What Google Can and Cannot Do After Landmark US Court Ruling
Landmark Antitrust Ruling Imposes Major Restrictions on Google
Washington, D.C.: In a significant antitrust decision on September 2, 2025, U.S. District Judge Amit Mehta imposed major restrictions on Google’s business practices to restore competition in the search market. The ruling follows a 2024 finding that Google violated U.S. antitrust laws under Section 2 of the Sherman Act.

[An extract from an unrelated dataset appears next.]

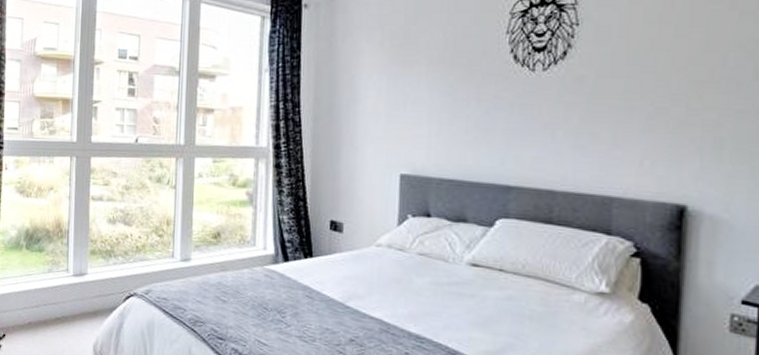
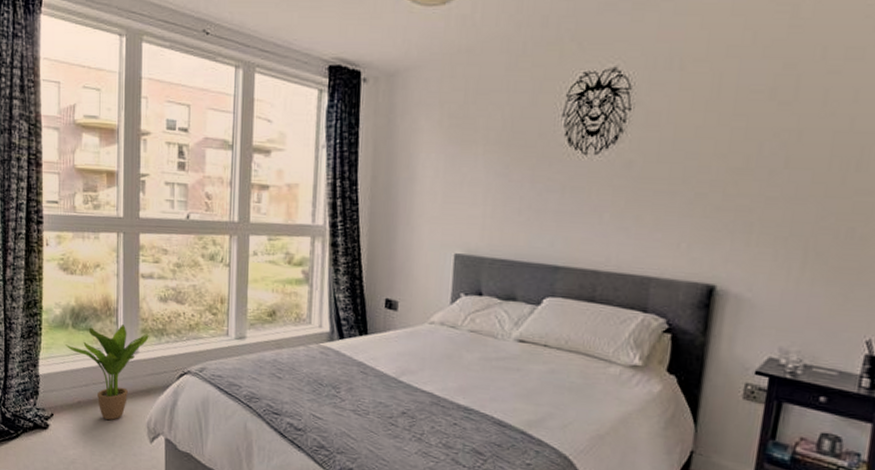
potted plant: none [18,246,98,343] -> present [65,325,149,421]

While the judge did not order Google to sell Chrome, the world’s most widely used browser, the company is barred from signing exclusive agreements that make Google the default search engine on devices such as Apple’s Safari or Samsung smartphones.
What It Means for Users
Device makers can now preload alternative search engines like Bing, DuckDuckGo, or Opera.
Chrome’s privacy mode must allow users to set different default search engines.
Google can still pay for default placement, meaning habitual users may continue using it.
Impact on Innovation
Google must share parts of its search index and user interaction data with qualified competitors, enabling smaller players to develop search engines and AI models.
This could accelerate generative AI innovation, though critics warn about potential privacy and security concerns.
What Google Can Do
Keep Chrome and Android; no forced divestiture.
Continue paid placement for non-exclusive search deals (limited to one-year contracts).
Develop Gemini AI and other search products without restriction.
Appeal the ruling; Google has already signaled plans to challenge both liability and remedies.
What Google Cannot Do
Sign exclusive default contracts for search.
Force Play Store licensing or revenue sharing based on other Google apps.
Block competitors’ access; must share search index and usage data under court oversight.
Ignore oversight; a technical committee will monitor compliance for six years.
The Bigger Picture
This ruling is among the most consequential antitrust decisions since the Microsoft case in the 1990s, reflecting the government’s push to rein in Big Tech while preserving innovation. With Google controlling nearly 90% of the global search market, competitors like DuckDuckGo argue the measures don’t go far enough. The case also sets a precedent for ongoing legal scrutiny of Meta, Amazon, and Apple.
Judge Mehta summarized the decision bluntly: “Google is a monopolist, and it has acted as one to maintain its monopoly.”